Again, determining the source code difference 714 is done much faster than a full parsing of the newly received JavaScript code to its intermediate representation.

Then, the source code difference(s) is checked to determine whether the source code difference is (or correlates to) a subset of the cached metadata 136 for the cached, similar source code from 132 (Block 716). If so, the source code difference module 124 prompts a retrieval of the cached IR from 134 (that corresponds to the cached, similar source code), and the cached IR is cloned by the IR generator 126 (Block 718). An intermediate representation of the newly received source code is generated by first cloning (making a copy) the cached intermediate representation (from 134) of the matching similar code (from 132) and then modifying (e.g., replacing and updating) the cloned IR using the subset of metadata (from 136) corresponding to the cloned cached IR and the list of source code differences (Block 720). Thus, the intermediate representation for the newly received JavaScript source code is created (and is also saved in the VM Heap as an additional new cached IR in 134) without a full parsing of the JavaScript source code. If either of the steps corresponding to Blocks 712 and 716 fails, then known techniques for parsing the source code (to generate the IR code) are carried out on the received source code.

As shown in FIG. 7, the relevant parts of the cloned IR code are updated (using the metadata 136 that correlated with the source code differences) by replacing the current values in cloned cached source code (where there are differences between the received and cached source code 132) with the new values in the newly received source code to remove differences between the received source code and the similar source code. For example, a variable “var xy” in the cloned copy from the cached source code may be replaced with “var ab” that is present in the newly received source code if the source code difference indicates that the cached source has “var xy” while the new source has “var ab.” Similarly based on source code differences, a string “ax=‘hello there’” may be replaced with “ax=‘hi world’”; or “z=xy*w” may be replaced with “z=ab+w” (if these are the corresponding source code differences between the cached source code 132 and the newly received source code scopes respectively).
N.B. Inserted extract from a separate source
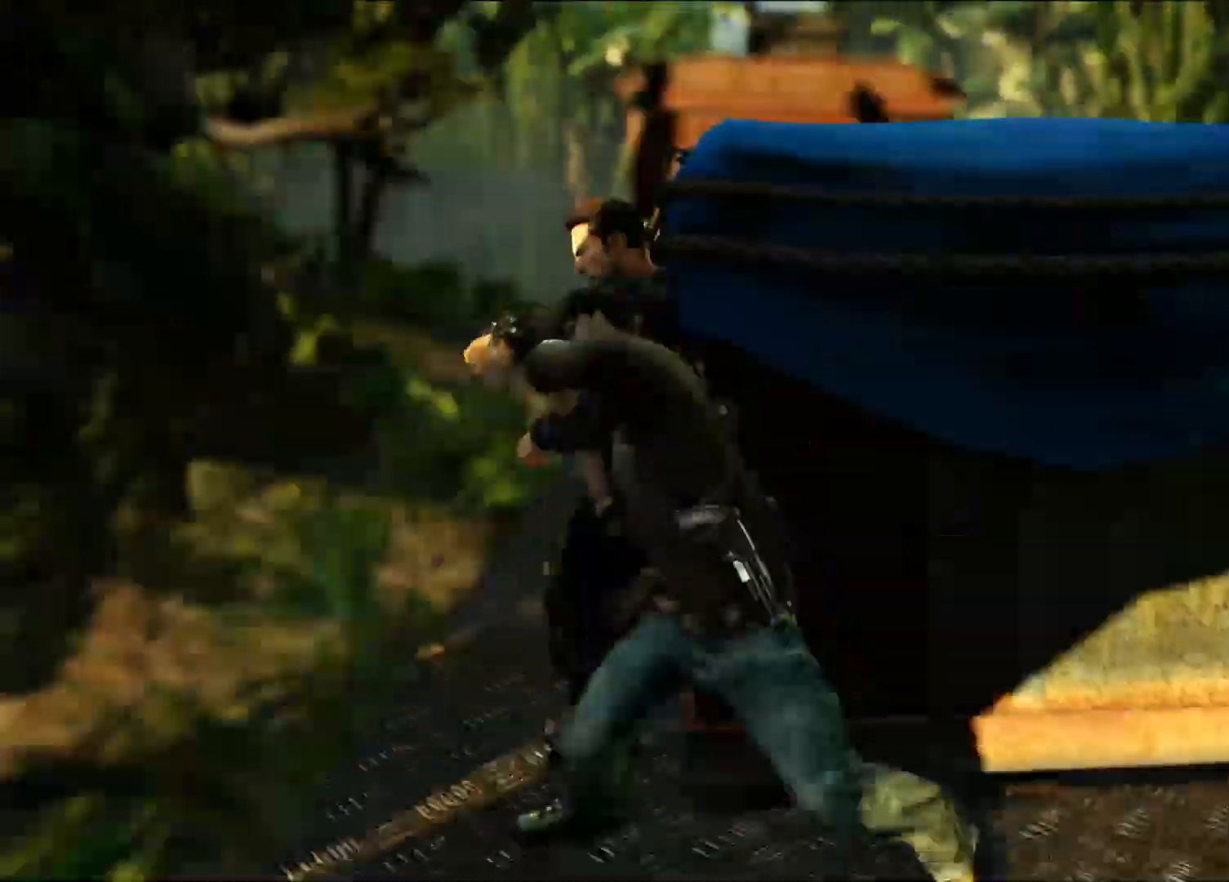
{"dt_ms": 500, "buttons": [], "left_stick": "up-left", "right_stick": "center", "events": [[417, "left_stick", "up-left"]]}
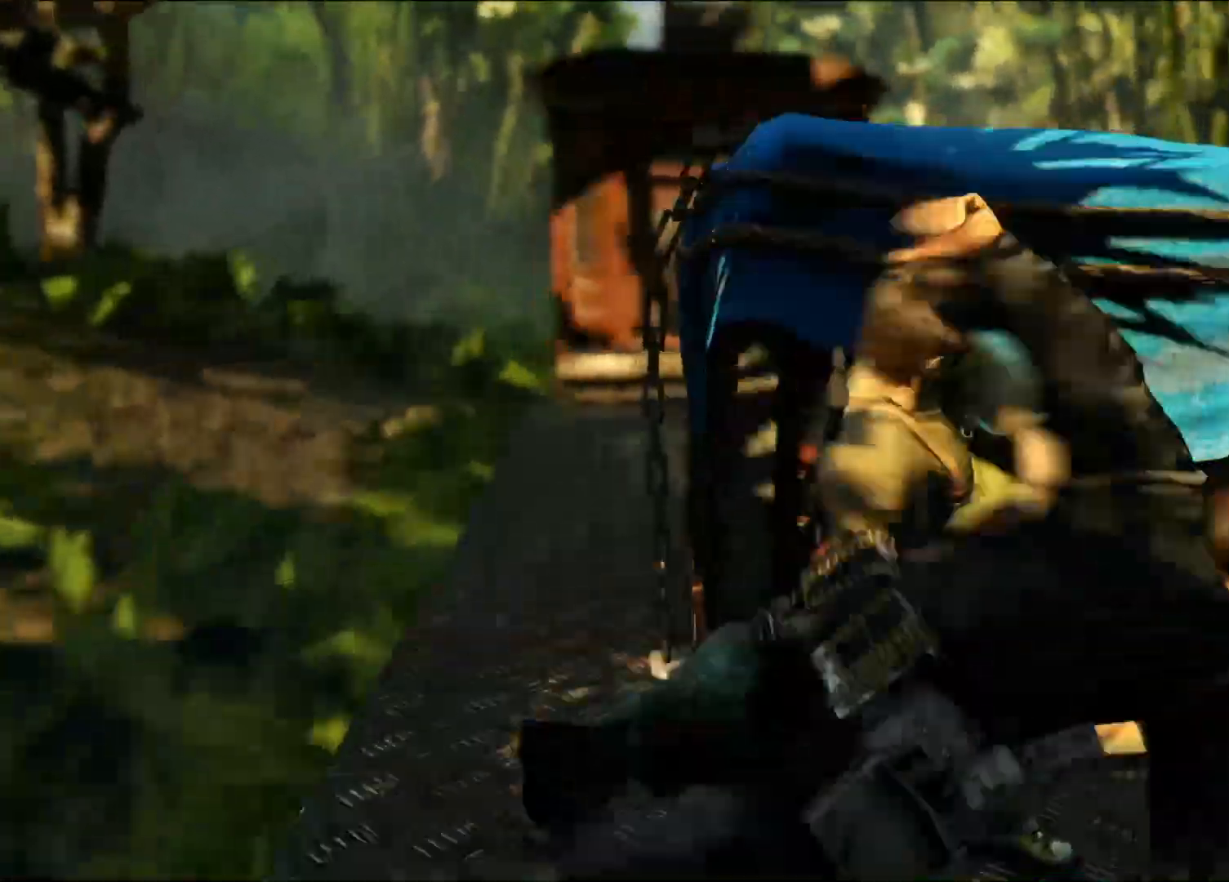
{"dt_ms": 500, "buttons": [], "left_stick": "center", "right_stick": "center", "events": [[17, "left_stick", "left"], [150, "left_stick", "down"], [217, "left_stick", "center"], [283, "L2", "down"], [400, "L2", "up"]]}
Further Extensions of Methodology

The methodology can be extended for differences at the level of simple JavaScript expressions and statements, when the source code difference gives enough information to construct a simple differential intermediate representation that can be then stitched in the cloned intermediate representation as a replacement of the parts belonging to the original JavaScript source code but not the new JavaScript source code.

In addition, some of the steps may be done speculatively and ahead of the time the particular JavaScript source code from the webpage needs to run. For example, the steps corresponding to Blocks 712, 714, 716, 718 and 720 may be performed speculatively ahead of time to move the processing time for these steps out of the critical path of JavaScript processing, thus providing increased performance improvement. Optionally to avoid code size growth in the JavaScript Heap 116 (e.g., due to speculative creation of cached IR code), some implementations may not perform the step corresponding to Block 720 speculatively and could limit speculation processing only for steps corresponding to Blocks 712, 714, 716, and 718.

Referring next to FIG. 8, shown is a block diagram depicting physical components of an exemplary computing device 800 that may be utilized to realize the computing device 100 described with reference to FIG. 1. As shown, the computing device 800 in this embodiment includes a display 812, and nonvolatile memory 820 that are coupled to a bus 822 that is also coupled to random access memory (“RAM”) 824, N processing components 826, and a transceiver component 828 that includes N transceivers. Although the components depicted in FIG. 8 represent physical components, FIG. 8 is not intended to be a hardware diagram; thus many of the components depicted in FIG. 8 may be realized by common constructs or distributed among additional physical components. Moreover, it is certainly contemplated that other existing and yet-to-be developed physical components and architectures may be utilized to implement the functional components described with reference to FIG. 8.

The display 812 generally operates to provide a presentation of content to a user, and may be realized by any of a variety of displays (e.g., CRT, LCD, HDMI, micro-projector and OLED displays). And in general, the nonvolatile memory 820 functions as a tangible, non-transitory, computer (e.g., processor) readable storage medium to store (e.g., persistently store) data and non-transitory processor executable code including code that is associated with the functional components depicted in FIGS. 1 and 2. In some embodiments for example, the nonvolatile memory 820 includes bootloader code, modem software, operating system code, file system code, and code to facilitate the implementation of one or more portions of the virtual machine 102 discussed in connection with FIGS. 1 and 2 as well as other components well known to those of ordinary skill in the art that are not depicted nor described herein for simplicity.

In many implementations, the nonvolatile memory 820 is realized by flash memory (e.g., NAND or ONENANDTM memory), but it is certainly contemplated that other memory types may be utilized as well. Although it may be possible to execute the code from the nonvolatile memory 820, the executable code in the nonvolatile memory 820 is typically loaded into RAM 824 and executed by one or more of the N processing components 826. In many implementations, the metadata rules 130, similar tracking table 122, cached source code 132, and cached IR 134 described herein are stored in non-volatile memory 820.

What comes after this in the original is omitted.